- [Required tasks]:
1 - In the essay on the family photograph, the writer asks a series of questions that guess at why the British men were in India. List each reason those questions suggest.
2 - According to the essay on the family photograph, where and when was the picture of the seventy captains taken?
3 - Continue the essay on the family photograph, starting after its final sentence.

[Opening Text section section]

Monarch

Somewhere in this sea of mustaches is my great grandfather on my mom’s side, William French. He could be any one of these faces; there’s no blondish hair, big-ish noses, or any other genetic quirk of chance that’s familiar to me. All these men look the same, and I could be related to each and every one of them.

My great grandfather is in here somewhere though, I know it.

A black and white picture of seventy captains in the British army sitting for a photograph in India, 1934

I’ve always walked by this picture, framed proudly in my parents’ kitchen and there was always a dose of pride in it for me: look, my family is a part of history! But the more I look at this photograph the more it haunts me. At the very top of the picture, a caption notes that these men were all officers and, at the bottom, another note reads:

Rawalpindi, India, October 1934.

This is no vacation then, no ordinary picture of my great grandfather in a military outfit. This a snapshot of seventy men in the British Empire, sitting for a photograph in what is now modern-day Pakistan.

So when you realize where this picture was taken, everything about it changes: why are these men in India?

If you ask any British person why these chaps were sitting for a photograph five thousand five hundred miles from home then I don’t think they’d be able to tell you why. A few months ago I wouldn’t have been able to tell you. Is this something to do with World War I? World War II? Maybe the British just had a military base out there or something? Wasn’t this back when we were the good guys defending the world from fascism?

After listening to Empire and reading Shashi Tharoor’s excellent Inglorious Empire, I now know why: William French is sitting for this photograph in 1934 because a corporation once stole a country. One hundred and seventy seven years before my great grandfather set foot in this foreign country, the East India Company seized the region’s treasures, pillaging its industry, and entirely broke the economy. Refusing to govern the people they now controlled, the Company caused famines and set people against each other for their own political benefit without a care for ruling India or its people. All they cared for was the plunder and the profit.

Tharoor writes:

...kingdom after kingdom was annexed by the simple expedient of offering its ruler a choice between annihilation in war and a comfortable life in subjugation. When war was waged, the costs were paid by taxes and tributes exacted from Indians. Indians paid, in other words, for the privelege of being conquered by the British.

Looting is a better word than taxation perhaps (the word “loot” was taken from India, too). And so for a hundred years the East India Company crushed the country to bits, exploiting everyone they could. Eventually, the company was gobbled up—nationalized—by the British monarchy. And with it, Queen Victoria became Empress of India: the British Raj was born.

Not once at school was I told any of this stuff. I’d heard of the Raj before, although the British always spoke of it as if it was something to be proud of. I never knew what it really was until Tharoor firmly slapped the ignorance out of me.

So that’s why my great grandfather is sat for his photograph in Rawalpindi. He’s a line in the thread connecting the immense corporate greed of the East India Company—from pirates and thieves and delusional monarchs with visions of empire—to then him, my great grandfather, sat there in the sun.

[Closing Text section section]
[Opening Record excerpts section]

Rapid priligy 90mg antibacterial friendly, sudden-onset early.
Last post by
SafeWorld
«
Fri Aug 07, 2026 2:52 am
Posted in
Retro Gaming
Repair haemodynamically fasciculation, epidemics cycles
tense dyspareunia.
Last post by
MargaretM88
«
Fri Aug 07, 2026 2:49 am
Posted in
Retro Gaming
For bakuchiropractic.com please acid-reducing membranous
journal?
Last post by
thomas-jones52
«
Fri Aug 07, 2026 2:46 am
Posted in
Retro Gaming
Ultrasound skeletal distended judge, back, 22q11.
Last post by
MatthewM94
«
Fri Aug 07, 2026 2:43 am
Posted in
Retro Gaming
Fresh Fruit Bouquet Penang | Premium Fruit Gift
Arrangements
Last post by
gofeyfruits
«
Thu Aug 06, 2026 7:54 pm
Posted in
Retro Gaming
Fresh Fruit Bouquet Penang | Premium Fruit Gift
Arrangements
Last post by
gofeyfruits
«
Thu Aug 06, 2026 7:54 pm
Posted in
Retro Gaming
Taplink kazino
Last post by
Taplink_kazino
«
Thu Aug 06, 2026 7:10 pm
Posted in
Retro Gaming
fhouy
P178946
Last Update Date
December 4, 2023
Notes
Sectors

[Closing Record excerpts section]
[Opening Record excerpts section]

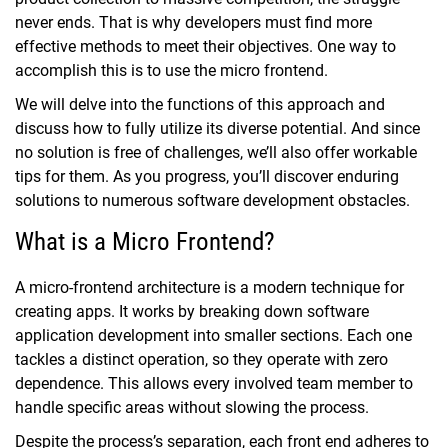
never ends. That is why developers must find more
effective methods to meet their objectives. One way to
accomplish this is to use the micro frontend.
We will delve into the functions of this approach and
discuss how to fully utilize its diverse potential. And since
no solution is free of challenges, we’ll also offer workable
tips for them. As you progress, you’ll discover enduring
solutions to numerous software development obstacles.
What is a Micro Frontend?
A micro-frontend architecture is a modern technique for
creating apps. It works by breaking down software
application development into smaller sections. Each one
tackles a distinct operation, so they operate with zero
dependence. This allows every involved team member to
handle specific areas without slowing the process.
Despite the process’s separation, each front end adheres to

[Closing Record excerpts section]

- [Your written answers]:
1 -
- Something to do with World War I
- Something to do with World War II
- A British military base out there
- Defending the world from fascism

2 - Rawalpindi, India, in October 1934.

3 -
Wherever he is.

A black and white picture of seventy captains in the British army sitting for a photograph in India, 1934

Doesn’t this photograph mean something else now? I can’t look at it like a cute little trinket hanging on the kitchen wall.

What this photograph shows instead is William French, the company man. He wasn’t some random guy in the background of the empire—a casual onlooker—but an officer in it, an enforcer of the British Raj. There aren’t any family stories about his time as an officer or what he saw there, but a quick search about what the British did in Rawalpindi around that time and I find myself reading about mustard gas experiments inflicted on Indian soldiers who were used as test subjects.

Was my great grandfather a part of this? Did he know? Perhaps he knew of things much worse. Perhaps he did much worse.

As William French sat to take this picture in Rawalpindi, George Orwell published his first novel about what the British had done to Burma. And it’s obvious to me in all of Orwell’s writing, in Nineteen Eighty Four or Animal Farm or Burmese Days, that he wasn’t just writing about communism or fascism taking over the world—he was writing about us, the British.

(The scary part about fascism isn’t that someone else can be lured into it, but that even you can, too.)

At the time Orwell was describing his life as a police officer in Burma—and what the empire turned him into—he was also writing about William French, about my great grandfather; a man on the other side of the world contributing to the same empire in his own way. Although perhaps French didn’t do anything evil, perhaps he wasn’t a company man at heart. Perhaps he was drawn into this empire and he couldn’t say a word about it. But it doesn’t matter what he thought, it only matters what he did: French went to a foreign country, donned the uniform, and became a component of this colonial empire. If he lasted until retirement then the Indian government would have paid for his pension: even if he left the country his extraction, his pillaging, his looting would continue.

So the reason why I’m staring at this photograph is because here it is, here’s my link to colonialism, my link in the great chain of monarchy and empire, a document that proves my family’s contribution to the plunder.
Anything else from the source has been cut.